La preuve à ce, jour en dépit de tous les avantages dont bénéficient les opérateurs (des assiettes foncières au dinar symboliques, des crédits bancaires sans limite et autres avantages…) qui se sont lancés dans le montage, les prix restent relativement élevés dans tous les segments de produits.

« Des modèles importés qui se vendaient à moins de 900 000 DA  ont atteint des niveaux record en étant montés localement, ce qui est surprenant tout en sachant que la facture des importations des intrants en ckd et skd va continuer à évoluer », déplore MYaddadene.

 Les pouvoirs publics ont commencé à s’intéresser aux prix pratiqués, mais dans quelle mesure ils pourront les contrôler ? s’interroge-t-il. A moins que l’on revienne aux anciennes pratiques « des prix administrés » dans un marché ouvert où on sait que c’est la loi de l’offre et de la demande qui prime. « Je ne sais pas si les opérateurs accepteront de déposer les fiches de détermination des prix avec les structures de coûts en sachant qu’il y a des informations stratégiques qu’on ne peut divulguer », continue MYaddadene.

M Serrai est plutôt optimiste dans ce sens. il pense que graduellement ces unités de montage vont accélérer la cadence, et avec un cumule d’expérience, il vont baisser les prix d’ici quatre à cinq ans. Mais d’ici là, qui prouve que les véhicules vont être vendus alors que le pouvoir d’achat des citoyens ne cesse de dégringoler.
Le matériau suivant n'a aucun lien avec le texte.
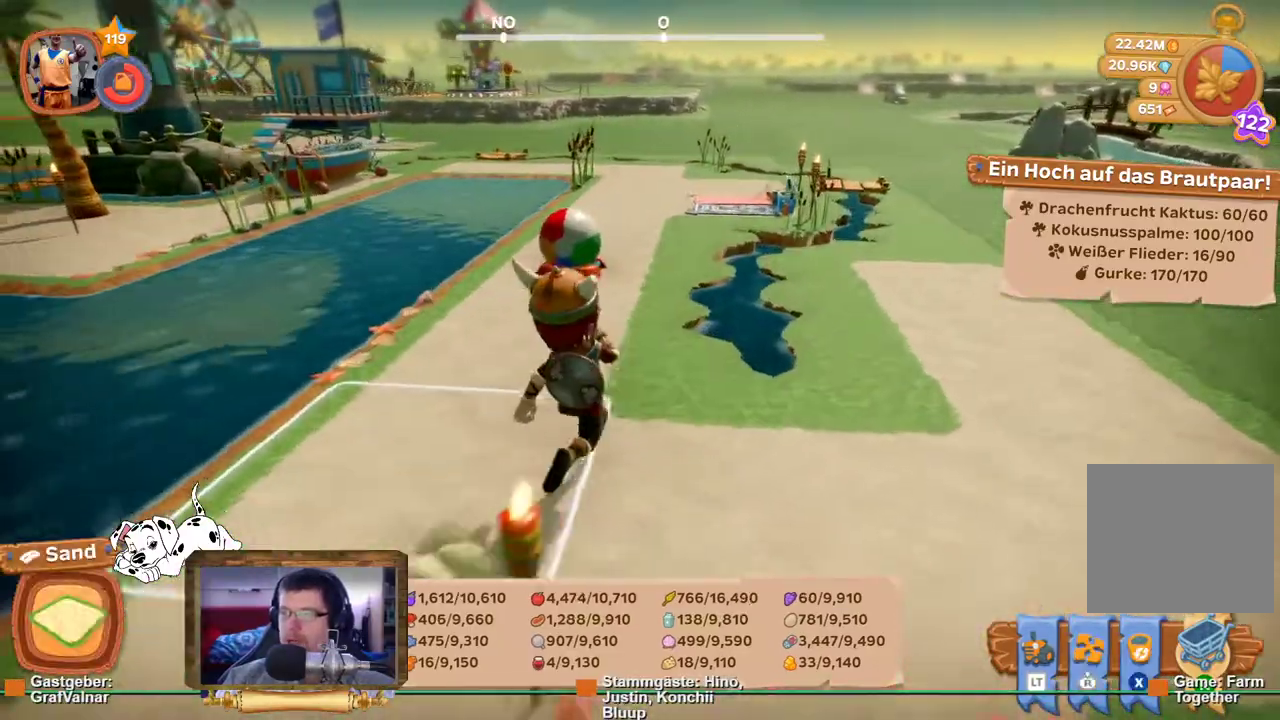
{"buttons": ["R2"], "left_stick": "up-left", "right_stick": "center", "events": [[350, "left_stick", "up-left"]]}
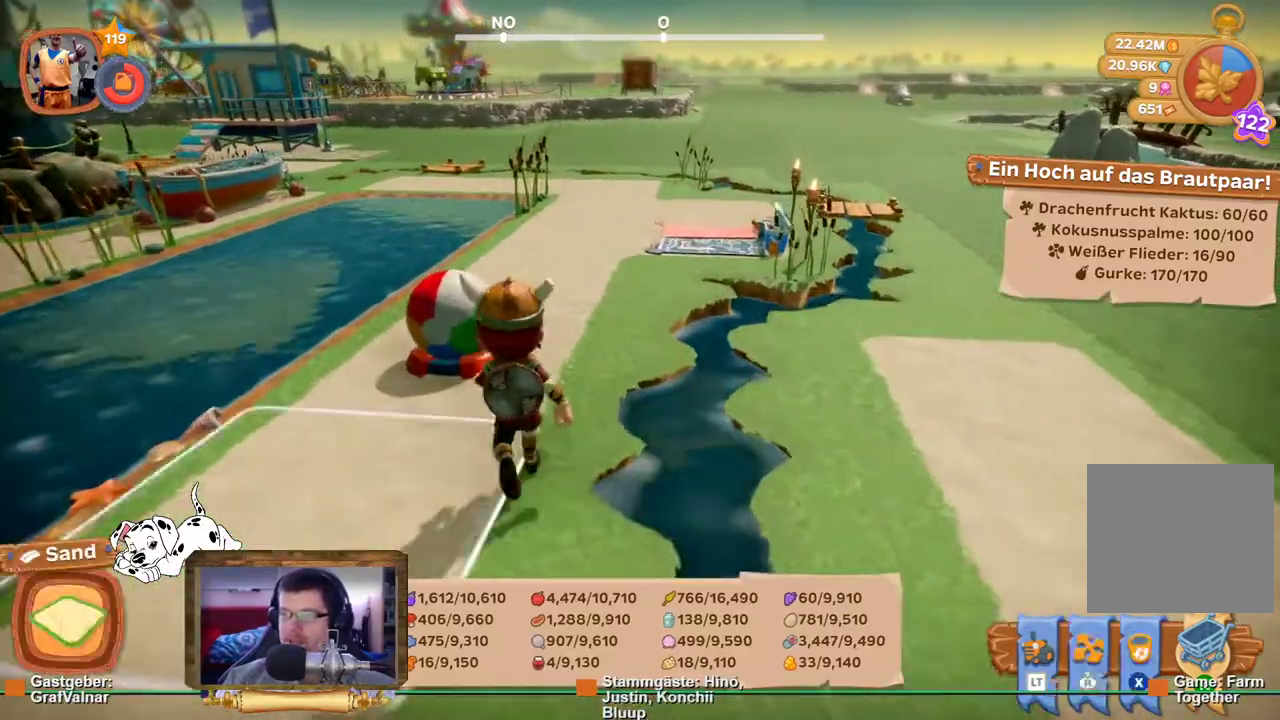
{"buttons": ["R2"], "left_stick": "up", "right_stick": "center", "events": [[250, "left_stick", "up"]]}
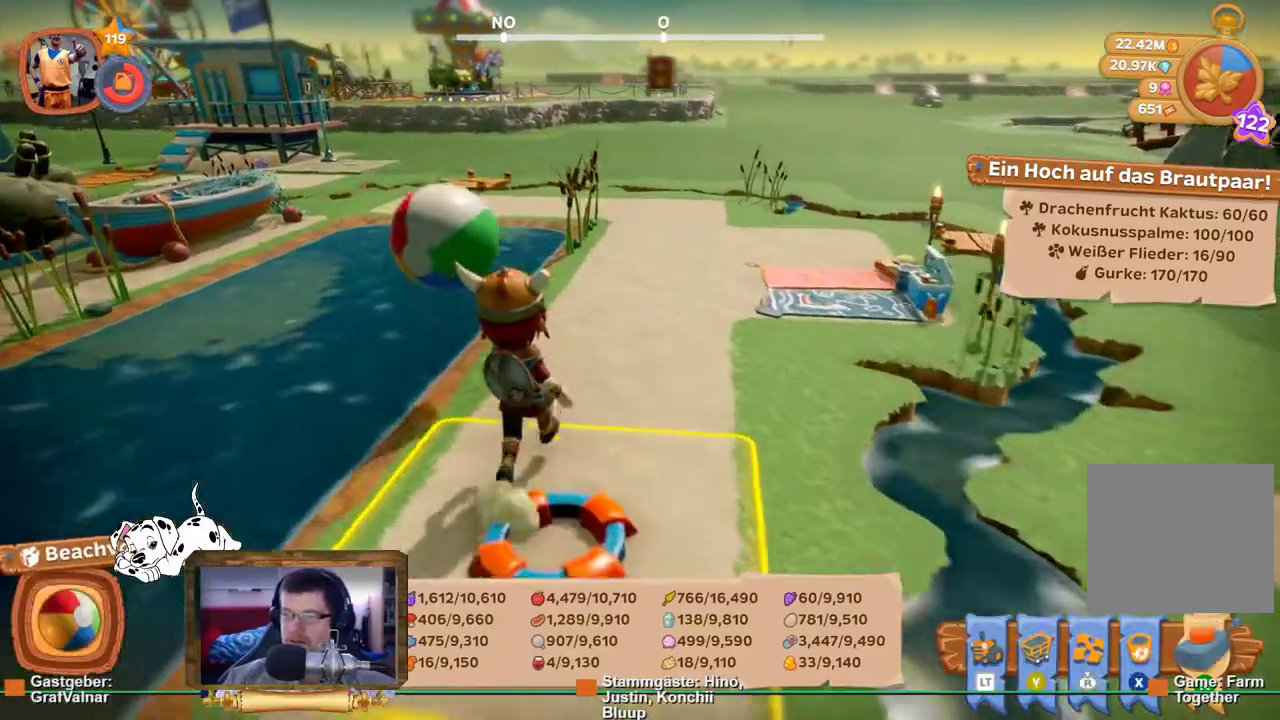
{"buttons": ["R2"], "left_stick": "up", "right_stick": "left", "events": [[150, "left_stick", "center"], [250, "left_stick", "up"], [317, "right_stick", "left"]]}
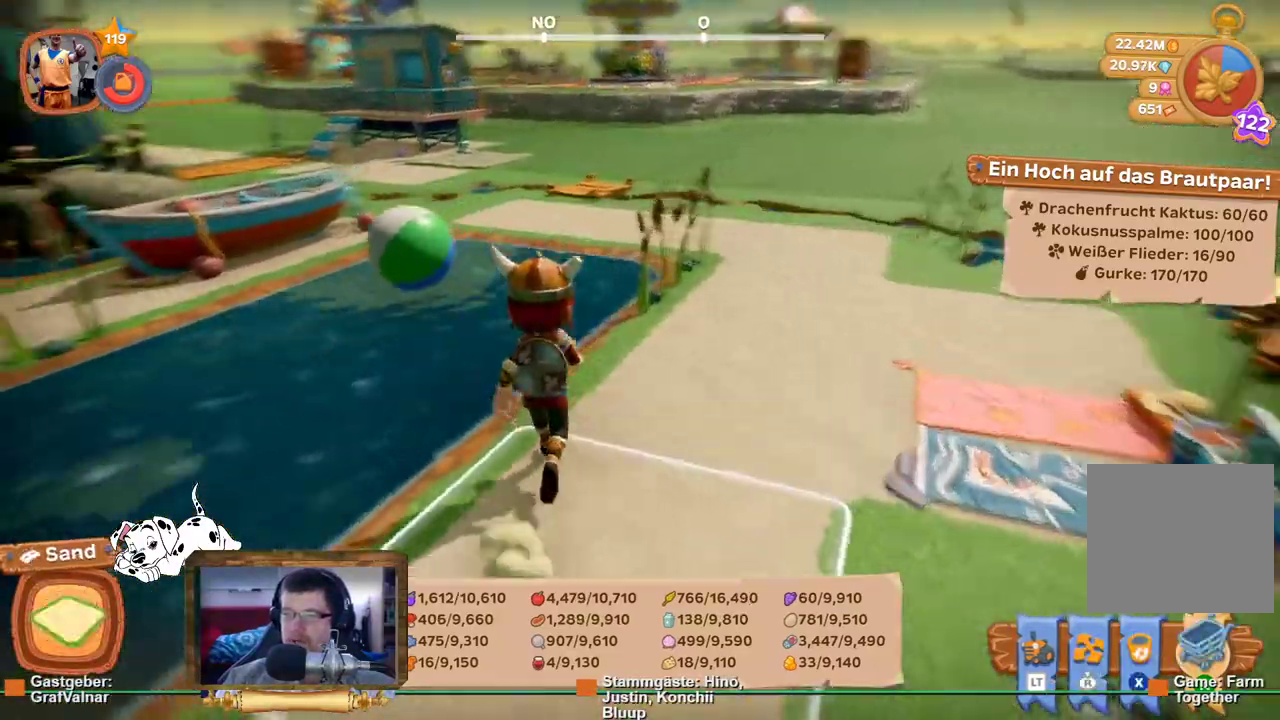
{"buttons": ["R2"], "left_stick": "up", "right_stick": "center", "events": [[50, "right_stick", "center"]]}
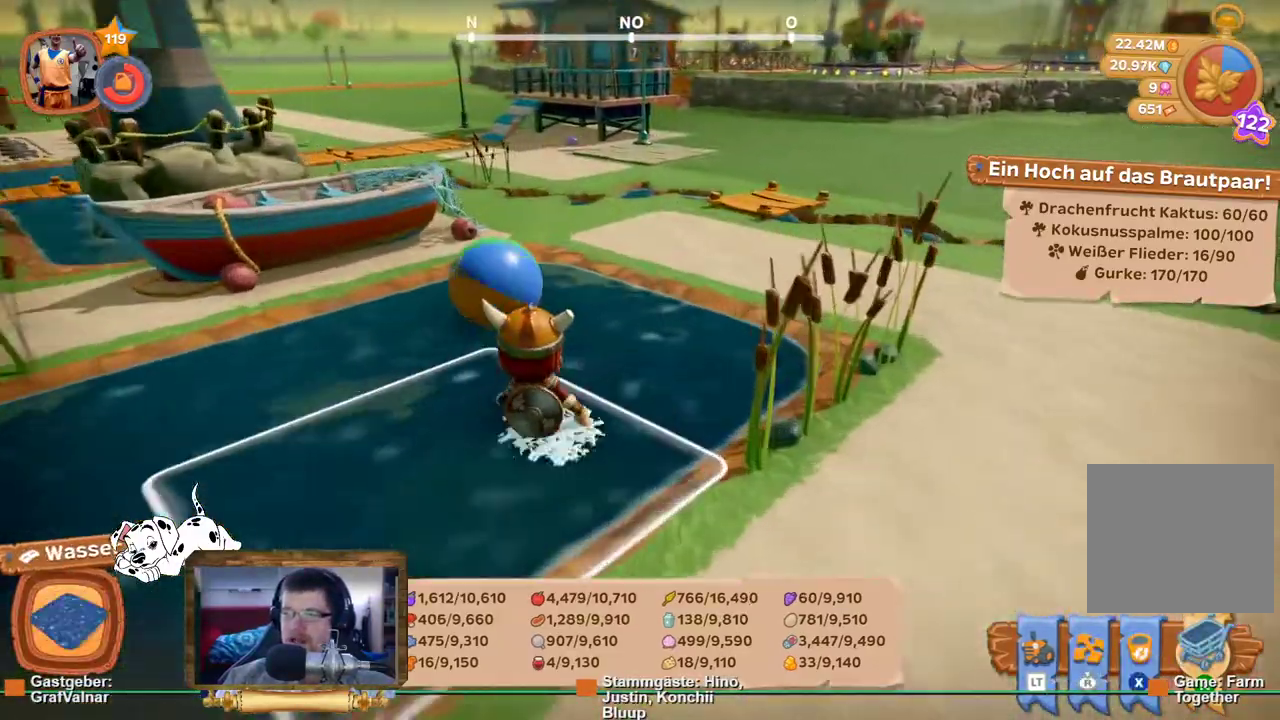
{"buttons": ["R2"], "left_stick": "right", "right_stick": "left", "events": [[50, "left_stick", "up-right"], [83, "right_stick", "left"], [283, "left_stick", "right"]]}
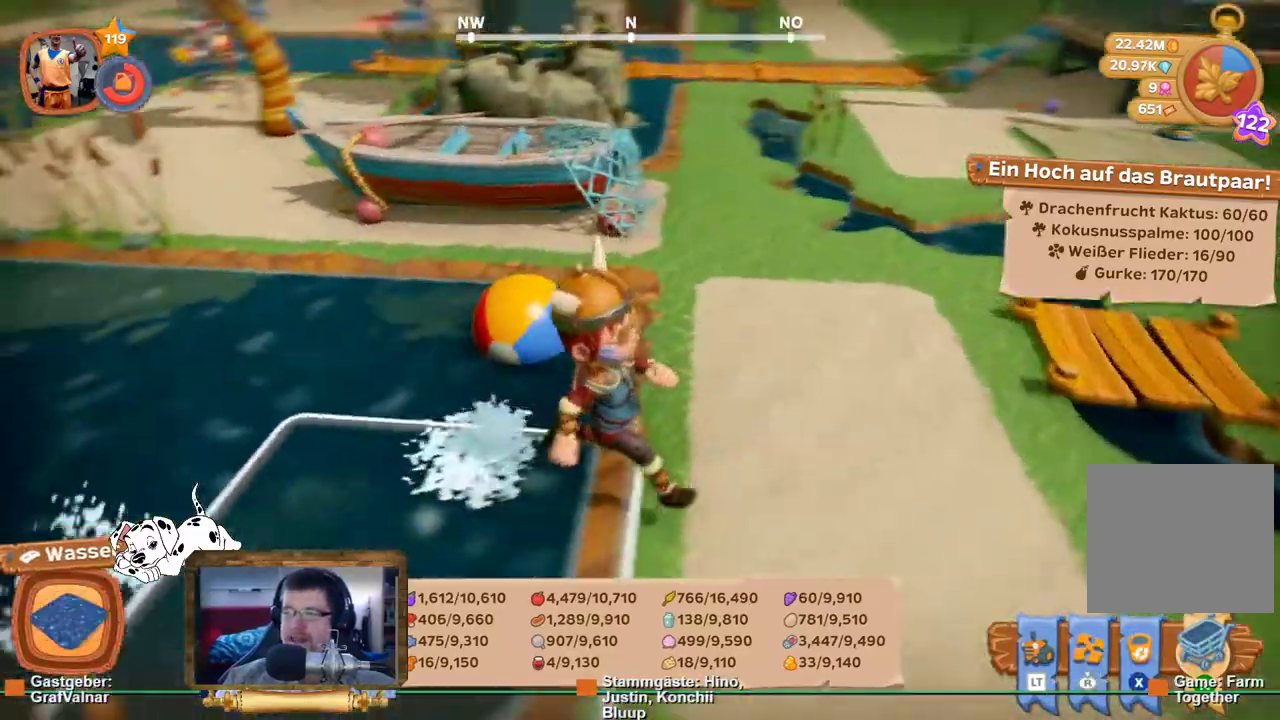
{"buttons": ["R2"], "left_stick": "up-right", "right_stick": "center", "events": [[383, "left_stick", "up-right"], [383, "right_stick", "center"]]}
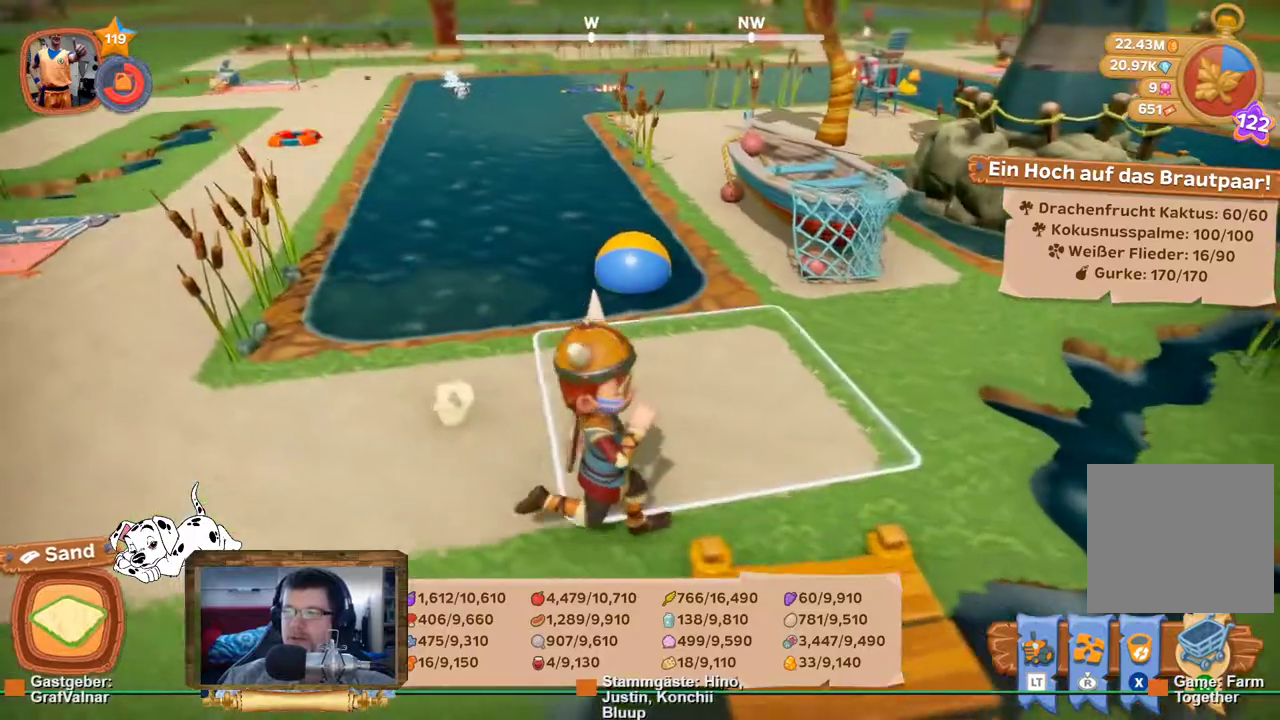
{"buttons": ["R2"], "left_stick": "up-left", "right_stick": "left", "events": [[267, "left_stick", "up-left"], [367, "right_stick", "left"]]}
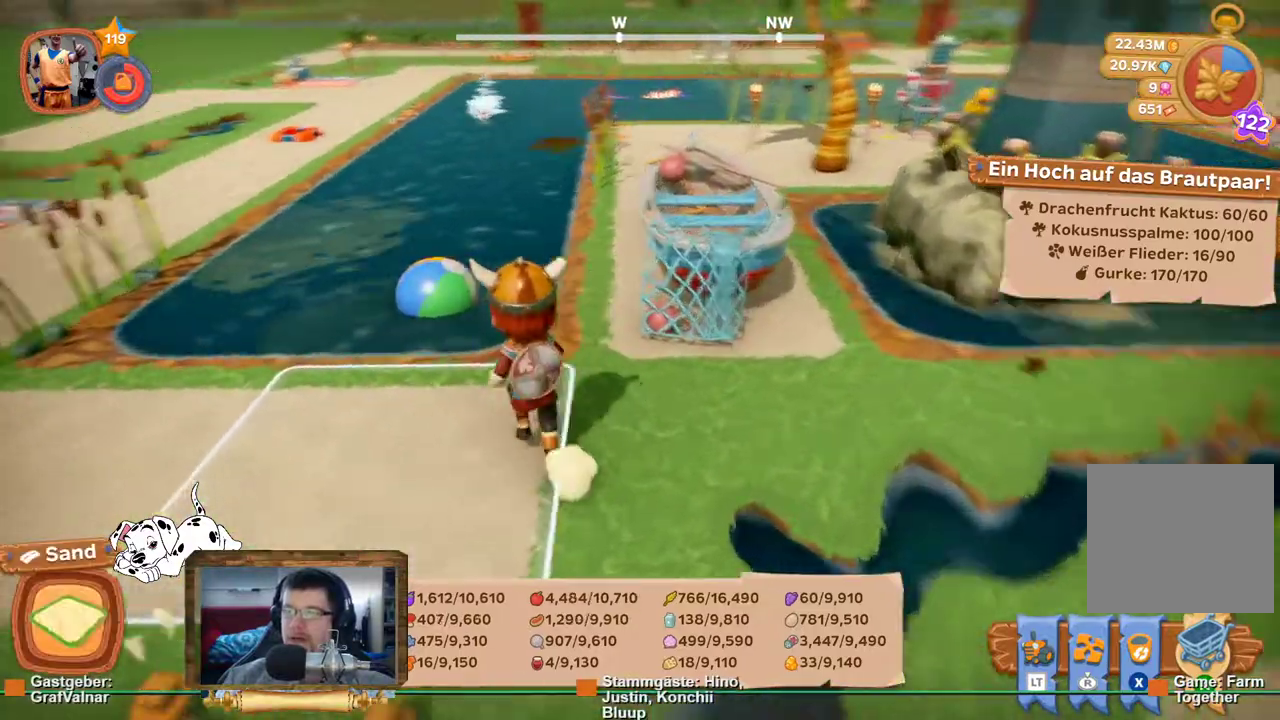
{"buttons": ["R2"], "left_stick": "up", "right_stick": "center", "events": [[67, "right_stick", "center"], [200, "left_stick", "up"]]}
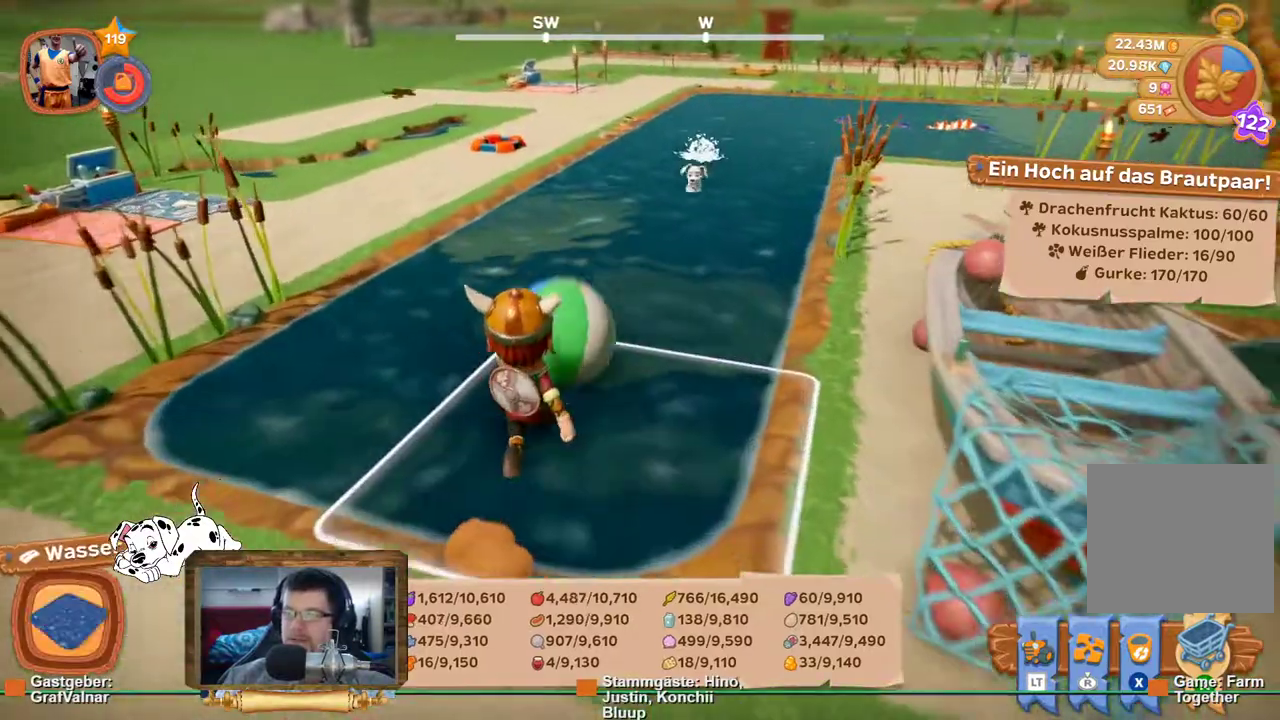
{"buttons": [], "left_stick": "down-left", "right_stick": "center", "events": [[200, "left_stick", "center"], [367, "left_stick", "down-left"], [433, "R2", "up"]]}
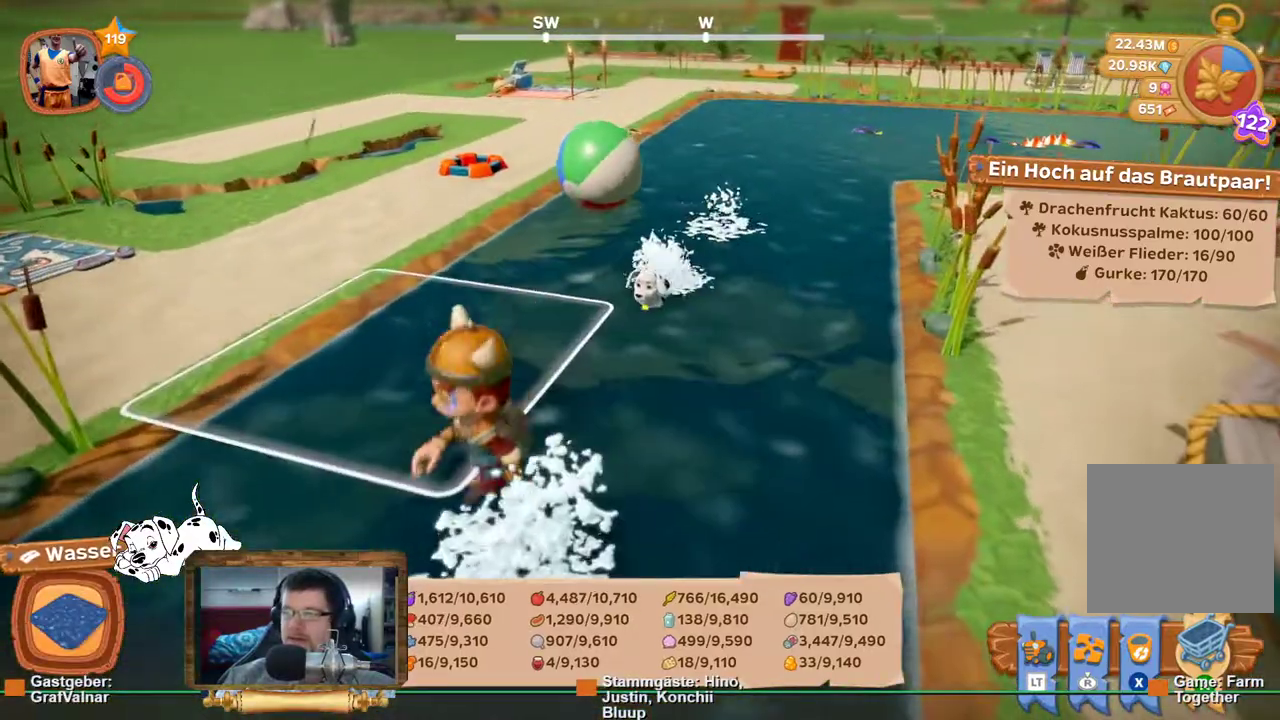
{"buttons": [], "left_stick": "up", "right_stick": "center", "events": [[500, "left_stick", "up"]]}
De son côté M Yaddadene, estime qu’à terme le marché connaîtra des changements selon les volumes qui seront montés. Dans cette perspective l’ouverture vers l’exportation sera déterminante, selon lui, dans la mesure où chaque opérateur aura ciblé des marchés en sachant que chez nous, si la sous-traitance contribuera à un haut niveau d’intégration et arrivera à suivre le rythme des implantations et avec une offre se situant entre 450 000 et 550 000 unités on commencera à ressentir ce besoin de se tourner vers l’export.

Des dispositions sont prises à titre d’exemple lors du regroupement de ces derniers jours à l’hôtel Aurassi sur  l’industrie de la sous-traitance. « Nous espérons une large adhésion des opérateurs concernés et des marques automobiles qui doivent aussi motiver leurs équipementiers à les accompagner dans ces projets », précisera M Yaddadene ajoutant que les opérateurs locaux intéressés par cette filière doivent investir d’avantage pour arriver d’abord à la certification aux normes afin d’être homologués par les marques automobiles concernées… Il s’agira de veiller sur la création d’un environnement et d’un climat favorable aux IDE en relation avec  les opérateurs locaux.

 « Avoir une stratégie de développement industriel, assainir le climat des affaires, Permettre aux vrais professionnels d’investir sans embauches… Pour arriver à exploiter tout le potentiel du pays », conclura M Yaddadene.